ASSIGNMENT: The answer must be every line below that holds the word "wrist".
[[ GIVEN DATA, beginning ]]
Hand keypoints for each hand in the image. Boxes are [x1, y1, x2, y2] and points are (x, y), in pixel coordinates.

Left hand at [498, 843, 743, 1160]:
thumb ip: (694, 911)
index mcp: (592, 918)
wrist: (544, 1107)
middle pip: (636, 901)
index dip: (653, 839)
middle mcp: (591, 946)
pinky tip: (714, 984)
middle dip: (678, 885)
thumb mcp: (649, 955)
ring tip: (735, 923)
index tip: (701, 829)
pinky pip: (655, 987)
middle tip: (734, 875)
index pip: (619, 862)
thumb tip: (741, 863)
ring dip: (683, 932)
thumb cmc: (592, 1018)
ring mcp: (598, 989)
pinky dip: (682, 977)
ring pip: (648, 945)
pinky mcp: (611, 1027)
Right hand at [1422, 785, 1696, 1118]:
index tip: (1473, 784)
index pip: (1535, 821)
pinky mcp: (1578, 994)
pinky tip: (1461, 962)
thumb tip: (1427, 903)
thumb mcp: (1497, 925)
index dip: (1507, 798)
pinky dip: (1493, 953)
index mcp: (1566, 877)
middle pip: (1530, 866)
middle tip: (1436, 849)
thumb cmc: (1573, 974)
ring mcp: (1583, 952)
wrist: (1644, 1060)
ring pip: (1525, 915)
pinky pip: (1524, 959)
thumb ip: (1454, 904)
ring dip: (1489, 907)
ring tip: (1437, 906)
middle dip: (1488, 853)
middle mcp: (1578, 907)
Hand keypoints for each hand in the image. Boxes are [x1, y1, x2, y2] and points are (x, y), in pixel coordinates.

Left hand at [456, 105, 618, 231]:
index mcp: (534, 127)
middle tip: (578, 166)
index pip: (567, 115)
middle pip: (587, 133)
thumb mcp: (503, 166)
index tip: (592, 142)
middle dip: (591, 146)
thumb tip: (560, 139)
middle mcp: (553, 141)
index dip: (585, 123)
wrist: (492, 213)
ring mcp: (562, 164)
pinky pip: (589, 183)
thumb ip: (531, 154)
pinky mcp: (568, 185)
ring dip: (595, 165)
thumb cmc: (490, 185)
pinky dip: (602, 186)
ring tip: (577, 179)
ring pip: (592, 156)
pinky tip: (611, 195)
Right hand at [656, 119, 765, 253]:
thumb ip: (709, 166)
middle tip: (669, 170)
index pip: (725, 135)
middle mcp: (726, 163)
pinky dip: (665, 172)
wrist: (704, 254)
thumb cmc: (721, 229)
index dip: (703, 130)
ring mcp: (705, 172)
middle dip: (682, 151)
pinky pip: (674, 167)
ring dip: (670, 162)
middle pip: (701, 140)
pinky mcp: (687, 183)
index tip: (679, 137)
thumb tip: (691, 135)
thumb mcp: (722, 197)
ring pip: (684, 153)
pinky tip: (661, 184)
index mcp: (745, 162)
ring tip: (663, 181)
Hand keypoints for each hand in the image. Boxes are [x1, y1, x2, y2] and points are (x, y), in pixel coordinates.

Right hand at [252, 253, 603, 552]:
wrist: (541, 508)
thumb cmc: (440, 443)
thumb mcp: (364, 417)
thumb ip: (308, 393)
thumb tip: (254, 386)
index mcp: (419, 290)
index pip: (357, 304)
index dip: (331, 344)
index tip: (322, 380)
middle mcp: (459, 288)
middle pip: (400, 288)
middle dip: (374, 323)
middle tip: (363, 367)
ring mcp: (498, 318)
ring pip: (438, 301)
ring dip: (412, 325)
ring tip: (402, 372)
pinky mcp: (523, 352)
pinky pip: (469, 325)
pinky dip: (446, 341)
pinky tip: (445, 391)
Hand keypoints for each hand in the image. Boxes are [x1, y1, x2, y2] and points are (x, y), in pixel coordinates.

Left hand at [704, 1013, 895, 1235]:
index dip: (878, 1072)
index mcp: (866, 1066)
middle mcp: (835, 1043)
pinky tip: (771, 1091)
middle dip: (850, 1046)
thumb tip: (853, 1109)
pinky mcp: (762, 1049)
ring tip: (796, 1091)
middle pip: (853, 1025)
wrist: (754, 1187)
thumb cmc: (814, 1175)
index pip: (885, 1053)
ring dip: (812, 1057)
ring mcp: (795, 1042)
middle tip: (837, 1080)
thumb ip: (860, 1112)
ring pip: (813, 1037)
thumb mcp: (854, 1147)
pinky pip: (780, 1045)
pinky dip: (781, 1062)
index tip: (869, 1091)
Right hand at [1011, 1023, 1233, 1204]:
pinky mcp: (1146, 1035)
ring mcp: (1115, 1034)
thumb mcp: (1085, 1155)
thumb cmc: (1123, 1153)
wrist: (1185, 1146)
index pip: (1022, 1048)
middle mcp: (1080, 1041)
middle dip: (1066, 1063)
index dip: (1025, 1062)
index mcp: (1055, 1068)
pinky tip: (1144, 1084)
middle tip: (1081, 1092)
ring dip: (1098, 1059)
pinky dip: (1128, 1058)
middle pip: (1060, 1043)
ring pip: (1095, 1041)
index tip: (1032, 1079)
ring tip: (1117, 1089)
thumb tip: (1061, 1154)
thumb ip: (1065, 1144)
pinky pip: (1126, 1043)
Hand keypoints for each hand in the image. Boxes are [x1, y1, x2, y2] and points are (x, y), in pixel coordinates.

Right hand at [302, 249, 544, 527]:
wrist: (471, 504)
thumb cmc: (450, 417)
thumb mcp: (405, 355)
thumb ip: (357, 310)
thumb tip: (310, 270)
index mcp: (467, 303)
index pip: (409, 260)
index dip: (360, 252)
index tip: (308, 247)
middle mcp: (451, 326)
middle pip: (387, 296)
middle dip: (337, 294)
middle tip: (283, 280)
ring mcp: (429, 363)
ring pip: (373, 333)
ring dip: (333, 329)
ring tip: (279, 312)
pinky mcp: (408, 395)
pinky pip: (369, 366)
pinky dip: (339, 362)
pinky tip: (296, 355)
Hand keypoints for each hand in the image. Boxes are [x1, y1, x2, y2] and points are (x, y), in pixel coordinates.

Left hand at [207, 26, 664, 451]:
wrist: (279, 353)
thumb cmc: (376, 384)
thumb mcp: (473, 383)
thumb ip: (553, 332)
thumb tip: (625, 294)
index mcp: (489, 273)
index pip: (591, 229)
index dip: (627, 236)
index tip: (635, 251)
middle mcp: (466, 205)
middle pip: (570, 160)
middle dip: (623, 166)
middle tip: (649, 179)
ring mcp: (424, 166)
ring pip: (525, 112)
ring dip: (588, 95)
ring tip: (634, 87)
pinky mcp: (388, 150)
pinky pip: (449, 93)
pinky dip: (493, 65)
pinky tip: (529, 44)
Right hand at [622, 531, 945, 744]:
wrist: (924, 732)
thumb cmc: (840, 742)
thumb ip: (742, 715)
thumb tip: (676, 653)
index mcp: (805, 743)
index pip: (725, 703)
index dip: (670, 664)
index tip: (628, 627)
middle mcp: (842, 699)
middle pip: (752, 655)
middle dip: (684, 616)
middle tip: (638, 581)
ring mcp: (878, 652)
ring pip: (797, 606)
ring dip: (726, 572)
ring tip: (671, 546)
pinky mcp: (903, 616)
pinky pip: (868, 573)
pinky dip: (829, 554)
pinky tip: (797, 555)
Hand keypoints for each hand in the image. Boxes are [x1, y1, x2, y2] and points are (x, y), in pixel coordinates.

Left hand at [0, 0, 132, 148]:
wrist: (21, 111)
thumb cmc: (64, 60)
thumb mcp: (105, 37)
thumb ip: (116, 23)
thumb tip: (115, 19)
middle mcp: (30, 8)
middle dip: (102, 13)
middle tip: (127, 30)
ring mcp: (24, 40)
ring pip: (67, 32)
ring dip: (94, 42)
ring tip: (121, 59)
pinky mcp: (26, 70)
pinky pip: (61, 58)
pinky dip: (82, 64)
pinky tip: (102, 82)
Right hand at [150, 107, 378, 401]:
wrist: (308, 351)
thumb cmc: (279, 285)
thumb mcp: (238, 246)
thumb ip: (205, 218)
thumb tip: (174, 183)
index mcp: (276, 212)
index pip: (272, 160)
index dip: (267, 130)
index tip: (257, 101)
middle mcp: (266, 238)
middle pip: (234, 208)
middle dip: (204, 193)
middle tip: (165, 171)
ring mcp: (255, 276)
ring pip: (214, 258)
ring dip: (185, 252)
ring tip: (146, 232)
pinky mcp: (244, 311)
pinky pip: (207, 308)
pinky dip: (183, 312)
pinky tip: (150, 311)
[[ GIVEN DATA, end ]]
PROBLEM SOLUTION:
wrist: (544, 1107)
wrist: (1644, 1060)
wrist: (492, 213)
wrist: (704, 254)
wrist: (541, 508)
wrist: (754, 1187)
wrist: (1185, 1146)
wrist: (471, 504)
wrist: (279, 353)
wrist: (924, 732)
wrist: (21, 111)
wrist: (308, 351)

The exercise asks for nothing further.